Career Progression Problem?

I was introduced to a new term recently: chrono-normativity. You might wondering,“chrono-normativity? What is that?” just as I did.

What it really means is that we expect certain things to happen at certain times in our lives. 

The term is from 2010 where Elizabeth Freeman defines it as “the use of time to organize human bodies toward maximum productivity.” Essentially, it describes how we have normalized assumptions about what people should be doing at different stages in their lives. 

So, it is normative to attend school till about 18 years old, and normative to then work or attend post-secondary after that, and normative to get married some time in your 20s or 30s, and then normative to have children all while growing a career. The norms pace themselves to our age.

(These norms also assume that as we matured, we had the supports and resources to be able to do all these things at the prescribed times. Something that excludes those who did not have those supports and resources.)

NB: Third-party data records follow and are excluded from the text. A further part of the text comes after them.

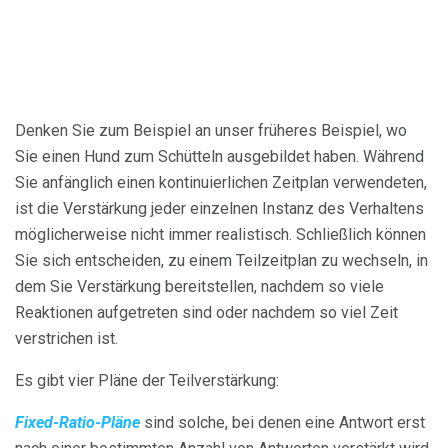
Denken Sie zum Beispiel an unser früheres Beispiel, wo
Sie einen Hund zum Schütteln ausgebildet haben. Während
Sie anfänglich einen kontinuierlichen Zeitplan verwendeten,
ist die Verstärkung jeder einzelnen Instanz des Verhaltens
möglicherweise nicht immer realistisch. Schließlich können
Sie sich entscheiden, zu einem Teilzeitplan zu wechseln, in
dem Sie Verstärkung bereitstellen, nachdem so viele
Reaktionen aufgetreten sind oder nachdem so viel Zeit
verstrichen ist.
Es gibt vier Pläne der Teilverstärkung:
Fixed-Ratio-Pläne
sind solche, bei denen eine Antwort erst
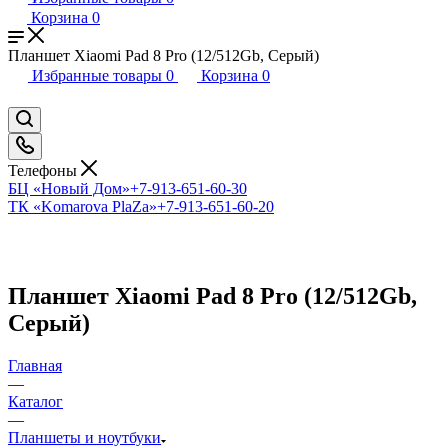
Корзина
0
Планшет Xiaomi Pad 8 Pro (12/512Gb, Серый)
Избранные товары
0
Корзина
0
Телефоны
БЦ «Новый Дом»
+7-913-651-60-30
ТК «Komarova PlaZa»
+7-913-651-60-20
Планшет Xiaomi Pad 8 Pro (12/512Gb,
Серый)
Главная
—
Каталог
—
Планшеты и ноутбуки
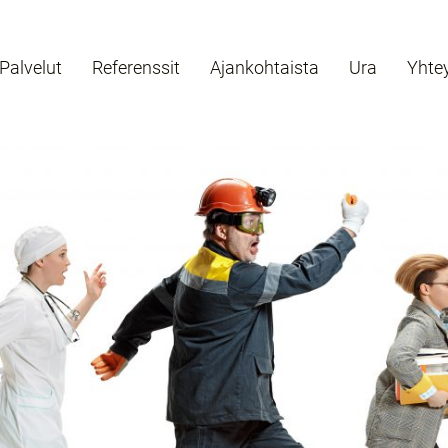
Palvelut
Referenssit
Ajankohtaista
Ura
Yhte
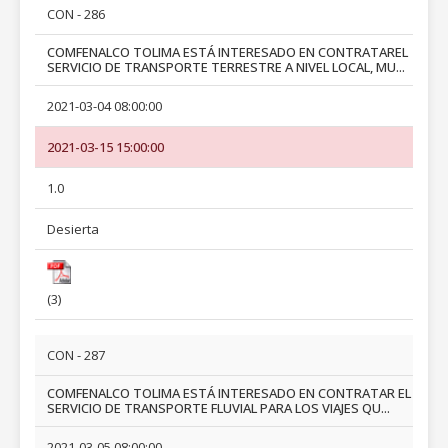
CON - 286
COMFENALCO TOLIMA ESTÁ INTERESADO EN CONTRATAREL
SERVICIO DE TRANSPORTE TERRESTRE A NIVEL LOCAL, MU...
2021-03-04 08:00:00
2021-03-15 15:00:00
1.0
Desierta
(3)
CON - 287
COMFENALCO TOLIMA ESTÁ INTERESADO EN CONTRATAR EL
SERVICIO DE TRANSPORTE FLUVIAL PARA LOS VIAJES QU...
2021-03-05 08:00:00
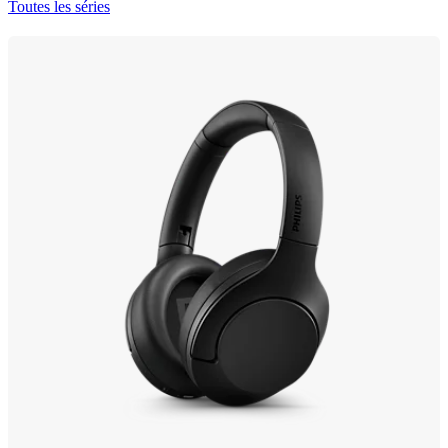
Toutes les séries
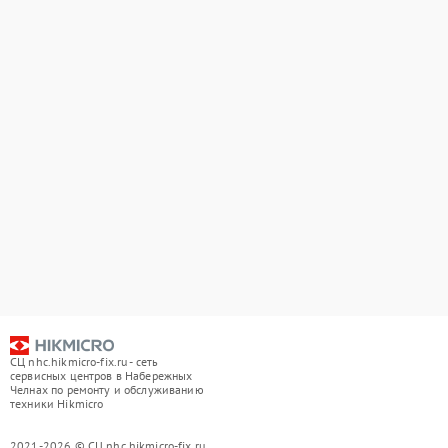
СЦ nhc.hikmicro-fix.ru - сеть
сервисных центров в Набережных
Челнах по ремонту и обслуживанию
техники Hikmicro
2021-2026 © СЦ nhc.hikmicro-fix.ru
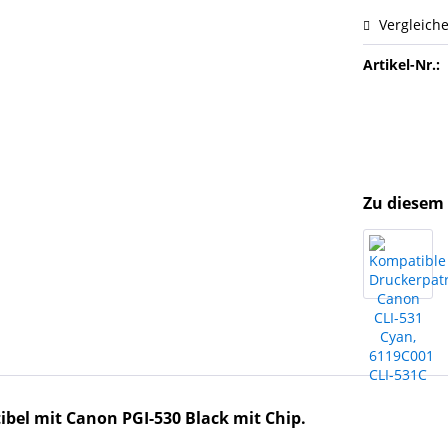
Vergleich
Artikel-Nr.:
Zu diesem 
bel mit Canon PGI-530 Black mit Chip.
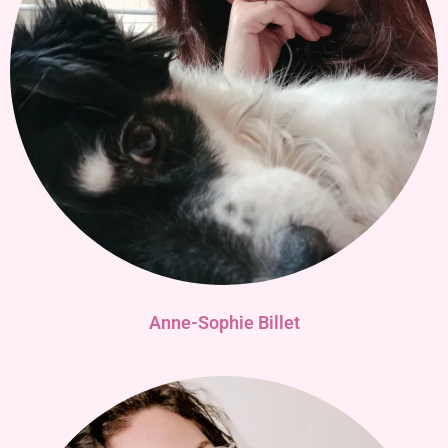
Anne-Sophie Billet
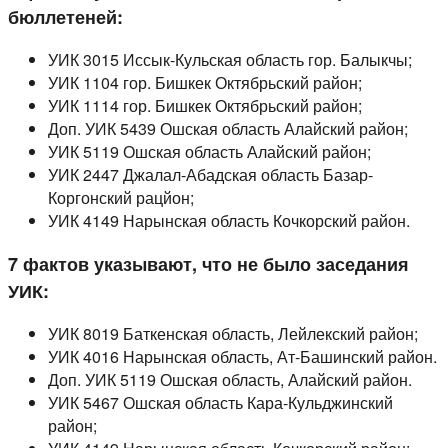
бюллетеней:
УИК 3015 Иссык-Кульская область гор. Балыкчы;
УИК 1104 гор. Бишкек Октябрьский район;
УИК 1114 гор. Бишкек Октябрьский район;
Доп. УИК 5439 Ошская область Алайский район;
УИК 5119 Ошская область Алайский район;
УИК 2447 Джалал-Абадская область Базар-
Коргонский рацйон;
УИК 4149 Нарынская область Кочкорский район.
7 фактов указывают, что не было заседания
УИК:
УИК 8019 Баткенская область, Лейлекский район;
УИК 4016 Нарынская область, Ат-Башинский район.
Доп. УИК 5119 Ошская область, Алайский район.
УИК 5467 Ошская область Кара-Кульджинский
район;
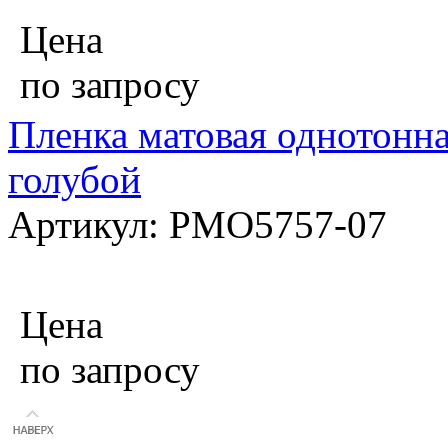
Цена
по запросу
Пленка матовая однотонна
голубой
Артикул: PMO5757-07
Цена
по запросу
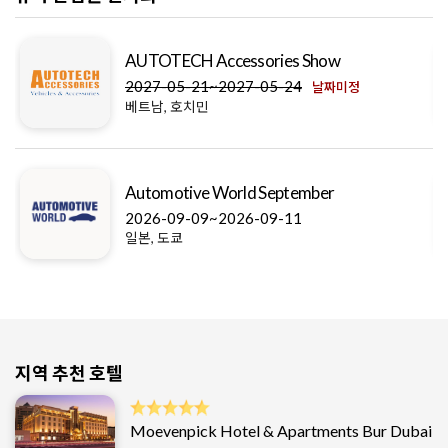
AUTOTECH Accessories Show
2027-05-21~2027-05-24
날짜미정
베트남, 호치민
Automotive World September
2026-09-09~2026-09-11
일본, 도쿄
지역 추천 호텔
Moevenpick Hotel & Apartments Bur Dubai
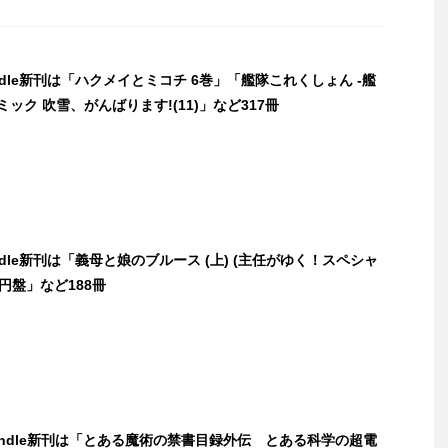
indle新刊は「ハクメイとミコチ 6巻」「艦隊これくしょん -艦
ミック 吹雪、がんばります!(11)」など317冊
indle新刊は「義母と娘のブルース (上) (主任がゆく！スペシャ
円盤」など188冊
Kindle新刊は「とある魔術の禁書目録外伝 とある科学の超電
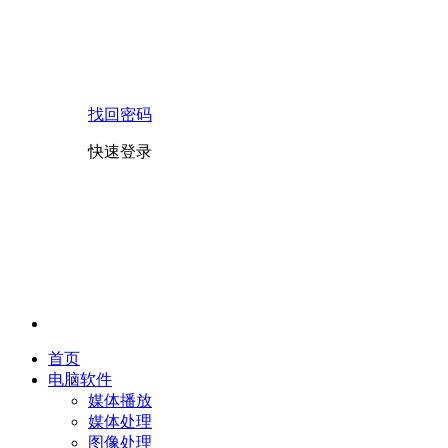
找回密码
快速登录
首页
电脑软件
媒体播放
媒体处理
图像处理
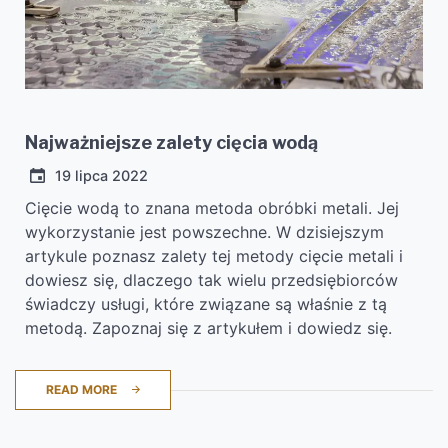
Najważniejsze zalety cięcia wodą
19 lipca 2022
Cięcie wodą to znana metoda obróbki metali. Jej
wykorzystanie jest powszechne. W dzisiejszym
artykule poznasz zalety tej metody cięcie metali i
dowiesz się, dlaczego tak wielu przedsiębiorców
świadczy usługi, które związane są właśnie z tą
metodą. Zapoznaj się z artykułem i dowiedz się.
READ MORE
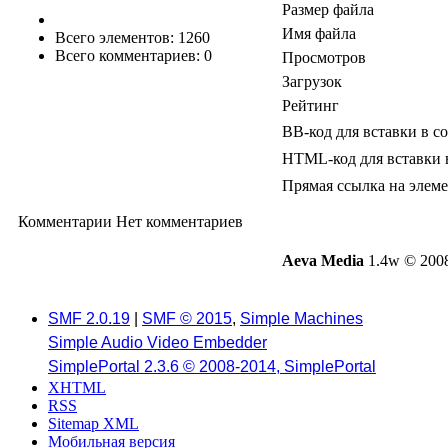
Размер файла
Имя файла
Всего элементов: 1260
Всего комментариев: 0
Просмотров
Загрузок
Рейтинг
BB-код для вставки в с
HTML-код для вставки 
Прямая ссылка на элем
Комментарии
Нет комментариев
Aeva Media
1.4w © 2008
SMF 2.0.19
|
SMF © 2015
,
Simple Machines
Simple Audio Video Embedder
SimplePortal 2.3.6 © 2008-2014, SimplePortal
XHTML
RSS
Sitemap XML
Мобильная версия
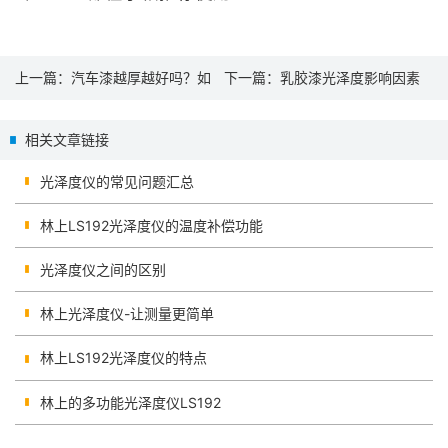
上一篇：
汽车漆越厚越好吗？如
下一篇：
乳胶漆光泽度影响因素
何用漆膜仪进行测量？
及其光泽度仪的测量方法
相关文章链接
光泽度仪的常见问题汇总
林上LS192光泽度仪的温度补偿功能
光泽度仪之间的区别
林上光泽度仪-让测量更简单
林上LS192光泽度仪的特点
林上的多功能光泽度仪LS192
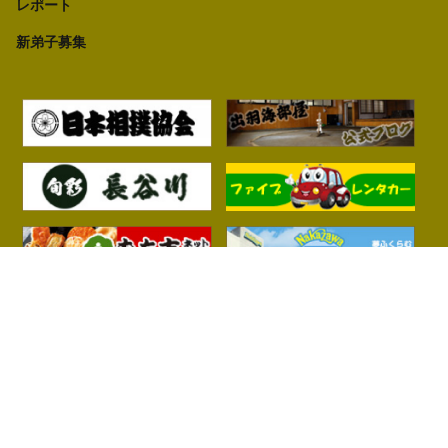
レポート
新弟子募集
プライバシーポリシー
© 出羽海部屋 All Right Reserved.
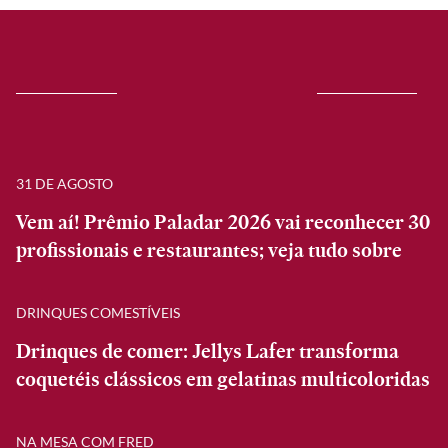
31 DE AGOSTO
Vem aí! Prêmio Paladar 2026 vai reconhecer 30
profissionais e restaurantes; veja tudo sobre
DRINQUES COMESTÍVEIS
Drinques de comer: Jellys Lafer transforma
coquetéis clássicos em gelatinas multicoloridas
NA MESA COM FRED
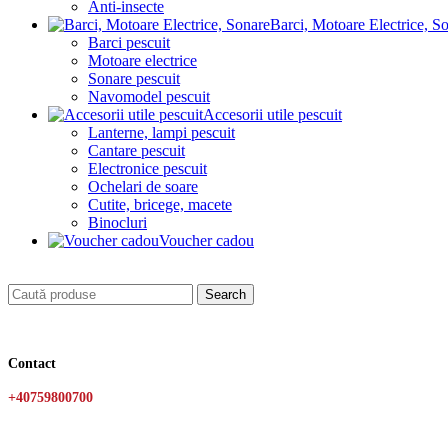
Anti-insecte
Barci, Motoare Electrice, S
Barci pescuit
Motoare electrice
Sonare pescuit
Navomodel pescuit
Accesorii utile pescuit
Lanterne, lampi pescuit
Cantare pescuit
Electronice pescuit
Ochelari de soare
Cutite, bricege, macete
Binocluri
Voucher cadou
Search
Contact
+40759800700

We can see something similar in career development. We expect that an employee begins in a junior role, spends a number of years in that role, then moves to a senior one and spends a few more. Then they may move from an individual contributor to management and continue for a few more years before taking the next step. All with the expectation of a certain amount of time served at each stage. 

I saw this when working for a very large organization. As I looked at growth opportunities, the expectation that one would be in a role for a minimum of 3-4 years before progressing to the next level was clear. 

Problem was, as someone entering that career stream a decade later than most of my co-workers, I wouldn’t be able to get as far along that path as they would before time (or my energy) would run out to retirement (another chrono-normative expectation). 

Not to mention, the chrono-normative expectation in the career ladder ignored the skills I had acquired before entering the stream. 

So, this chrono-normativity can be really challenging for career changers, for people who grew up without the supports that this track needs, for people who are re-entering the workforce (say after caring for children or aging parents), or for any number of other reasons. 

Did your life unfold as you (and others) expected? What are the challenges when it doesn’t? 

How can we create a different narrative and expectations about how people’s careers progress?